Once in Peru we will be developing our language skills further while beginning our ministry of working with the clergy of the Anglican Church there.
God has blessed us hugely this summer with financial and prayerful support. I am amazed and humbled by the number of people who are sharing and partnering in this ministry. Thank you God! There is still a great need for more. Every month SAMS-USA send us a printout that shows who and how much has been given. We have not reached the goals for monthly/annual pledges set for us by the SAMS, however sufficient has come in for us to return to Peru this fall and to continue this ministry. THANK YOU to all who have contributed and especially to those who make regular pledges. I am especially grateful to the small Anglican communities of Vermont who have so wonderfully and generously adopted us as mission partners with them. At a time when so many mainline churches are crying poor and shrinking their budgets it is heartening that these new fellowships are building mission giving into their DNA.
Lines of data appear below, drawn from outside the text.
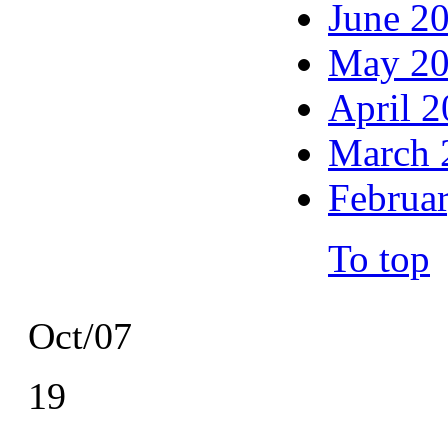
June 2
May 2
April 
March 
Februa
To top
Oct/07
19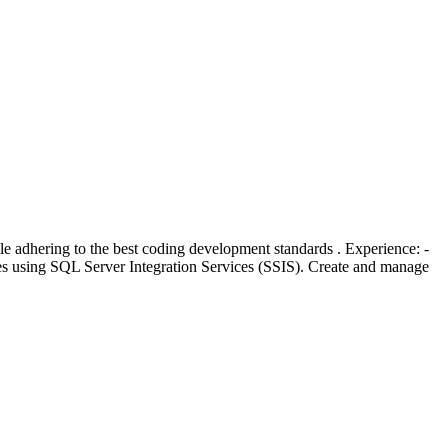
 adhering to the best coding development standards . Experience: -
s using SQL Server Integration Services (SSIS). Create and manage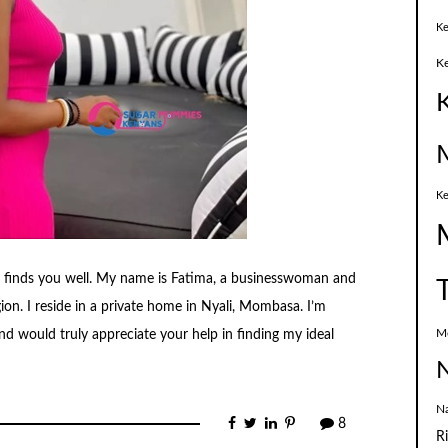
Ke
K
Ke
e finds you well. My name is Fatima, a businesswoman and
ion. I reside in a private home in Nyali, Mombasa. I’m
M
d would truly appreciate your help in finding my ideal
N
N
8
R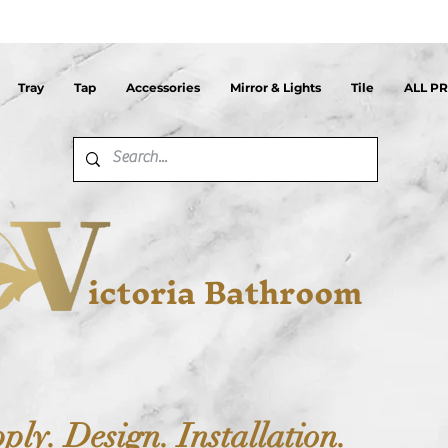
Tray
Tap
Accessories
Mirror & Lights
Tile
ALL P
ictoria Bathroom
ply. Design. Installation.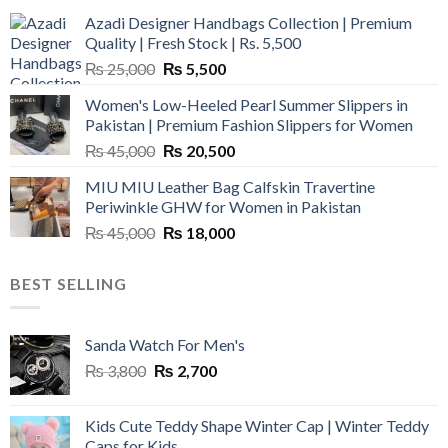
Azadi Designer Handbags Collection | Premium
Quality | Fresh Stock | Rs. 5,500
Original
Current
₨
25,000
₨
5,500
price
price
Women's Low-Heeled Pearl Summer Slippers in
was:
is:
Pakistan | Premium Fashion Slippers for Women
₨ 25,000.
₨ 5,500.
Original
Current
₨
45,000
₨
20,500
price
price
MIU MIU Leather Bag Calfskin Travertine
was:
is:
Periwinkle GHW for Women in Pakistan
₨ 45,000.
₨ 20,500.
Original
Current
₨
45,000
₨
18,000
price
price
was:
is:
BEST SELLING
₨ 45,000.
₨ 18,000.
Sanda Watch For Men's
Original
Current
₨
3,800
₨
2,700
price
price
was:
is:
Kids Cute Teddy Shape Winter Cap | Winter Teddy
₨ 3,800.
₨ 2,700.
Caps for Kids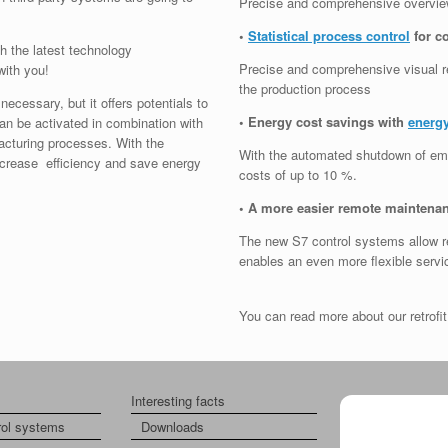
Precise and comprehensive overview
•
Statistical process control
for c
h the latest technology
Precise and comprehensive visual rea
with you!
the production process
necessary, but it offers potentials to
• Energy cost savings with
energy
can be activated in combination with
acturing processes. With the
With the automated shutdown of emp
increase efficiency and save energy
costs of up to 10 %.
• A more easier remote maintena
The new S7 control systems allow r
enables an even more flexible servi
You can read more about our retrof
Interesting facts
About us
rol systems
Downloads
Imprint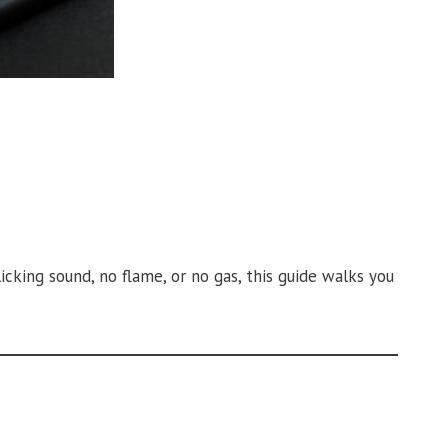
icking sound, no flame, or no gas, this guide walks you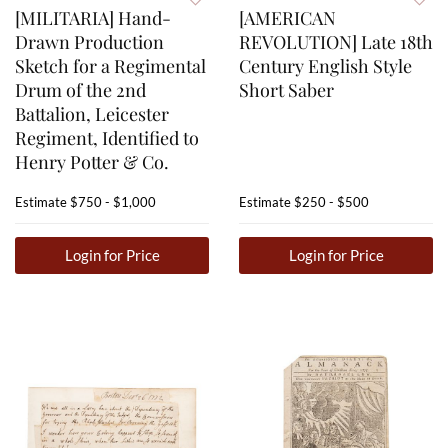
[MILITARIA] Hand-
[AMERICAN
Drawn Production
REVOLUTION] Late 18th
Sketch for a Regimental
Century English Style
Drum of the 2nd
Short Saber
Battalion, Leicester
Regiment, Identified to
Henry Potter & Co.
Estimate
$750 - $1,000
Estimate
$250 - $500
Login for Price
Login for Price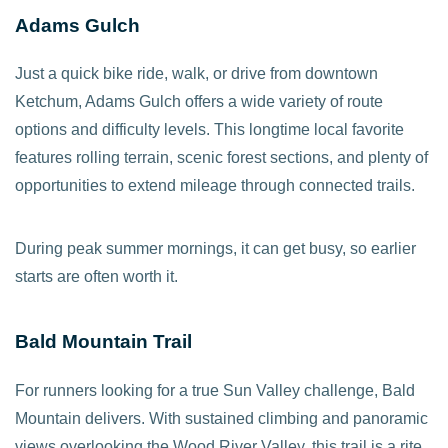
Adams Gulch
Just a quick bike ride, walk, or drive from downtown
Ketchum, Adams Gulch offers a wide variety of route
options and difficulty levels. This longtime local favorite
features rolling terrain, scenic forest sections, and plenty of
opportunities to extend mileage through connected trails.
During peak summer mornings, it can get busy, so earlier
starts are often worth it.
Bald Mountain Trail
For runners looking for a true Sun Valley challenge, Bald
Mountain delivers. With sustained climbing and panoramic
views overlooking the Wood River Valley, this trail is a rite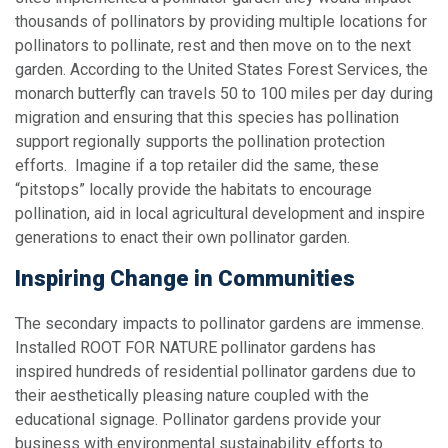
thousands of pollinators by providing multiple locations for
pollinators to pollinate, rest and then move on to the next
garden. According to the United States Forest Services, the
monarch butterfly can travels 50 to 100 miles per day during
migration and ensuring that this species has pollination
support regionally supports the pollination protection
efforts. Imagine if a top retailer did the same, these
“pitstops” locally provide the habitats to encourage
pollination, aid in local agricultural development and inspire
generations to enact their own pollinator garden.
Inspiring Change in Communities
The secondary impacts to pollinator gardens are immense.
Installed ROOT FOR NATURE pollinator gardens has
inspired hundreds of residential pollinator gardens due to
their aesthetically pleasing nature coupled with the
educational signage. Pollinator gardens provide your
business with environmental sustainability efforts to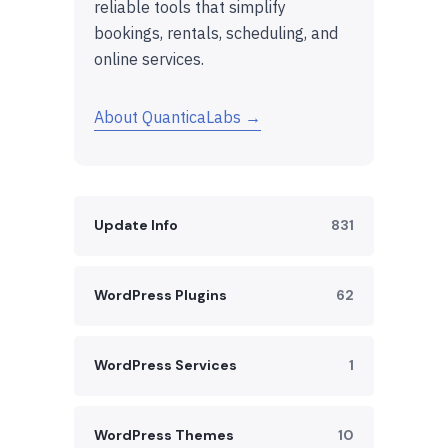
reliable tools that simplify
bookings, rentals, scheduling, and
online services.
About QuanticaLabs →
Update Info
831
WordPress Plugins
62
WordPress Services
1
WordPress Themes
10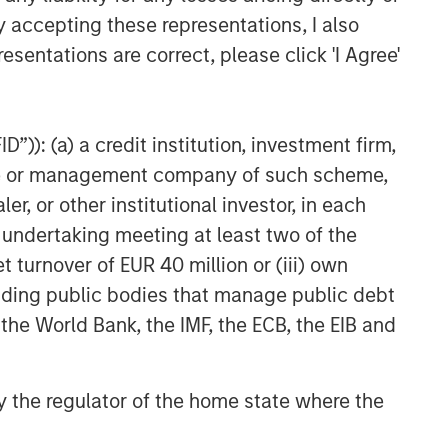
y accepting these representations, I also
esentations are correct, please click 'I Agree'
”)): (a) a credit institution, investment firm,
heme or management company of such scheme,
or other institutional investor, in each
e undertaking meeting at least two of the
t turnover of EUR 40 million or (iii) own
cluding public bodies that manage public debt
 the World Bank, the IMF, the ECB, the EIB and
 by the regulator of the home state where the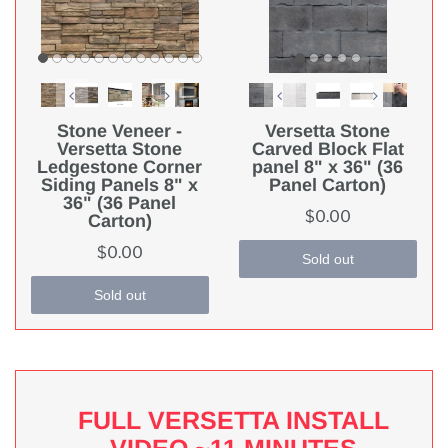
Stone Veneer -
Versetta Stone
Versetta Stone
Carved Block Flat
Ledgestone Corner
panel 8" x 36" (36
Siding Panels 8" x
Panel Carton)
36" (36 Panel
$0.00
Carton)
$0.00
Sold out
Sold out
FULL VERSETTA INSTALL
VIDEO ~11 MINUTES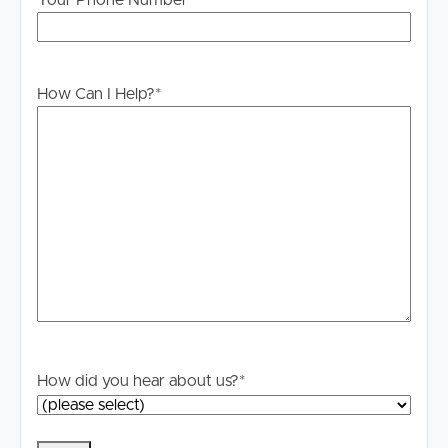
Your Phone Number
information. All interested parties should rely upon their
own enquiries in order to determine whether or not this
information is in fact accurate.
How Can I Help?
*
For your information, please research internet available
at this address. https://www.nbnco.com.au/
How did you hear about us?
*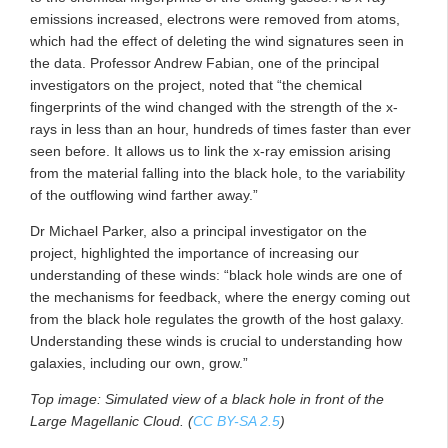
emissions increased, electrons were removed from atoms,
which had the effect of deleting the wind signatures seen in
the data. Professor Andrew Fabian, one of the principal
investigators on the project, noted that “the chemical
fingerprints of the wind changed with the strength of the x-
rays in less than an hour, hundreds of times faster than ever
seen before. It allows us to link the x-ray emission arising
from the material falling into the black hole, to the variability
of the outflowing wind farther away.”
Dr Michael Parker, also a principal investigator on the
project, highlighted the importance of increasing our
understanding of these winds: “black hole winds are one of
the mechanisms for feedback, where the energy coming out
from the black hole regulates the growth of the host galaxy.
Understanding these winds is crucial to understanding how
galaxies, including our own, grow.”
Top image: Simulated view of a black hole in front of the
Large Magellanic Cloud. (
CC BY-SA 2.5
)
This has been the first summer that I have spent in Vermont. It has been a joy and an adjustment. Retirement is a challenge as we really do change our status. As a senior pastor I was not only busy but there was a kind of status in the community. Now I am simply part of the community. On occasion I am trotted out to help but I am there to help not to run things. That is of itself is a joy. I have found that I can come alongside folk, especially clergy, and be a listener and encourager. Meanwhile I sit in the pews of St. Luke’s Church here in Chester, VT where I first helped out nearly thirty years ago. It is a joy and delight. That is not to say that I have not been busy as I assist on occasion in Turners Falls, MA, at St. Andrew’s. However my focus is on God’s calling of us to Peru and the realization that this is a ministry of service.
In Peru we have a marvelous cadre of Peruvian clergy and we, the overseas missionaries, are there to serve them and to help them become the clergy and leaders of that wonderful country. In this post-colonial age how vital it is for us as foreign missionaries not to lord it over people. We are not there to run things, to make them American or British! We are there to see the Peruvian Church emerge. It is a privilege to serve.
THANK YOU
Ian and Polly,
St. Luke’s has been so blessed to have you with us this summer and fall. We thank you and look forward to following your journey of faith.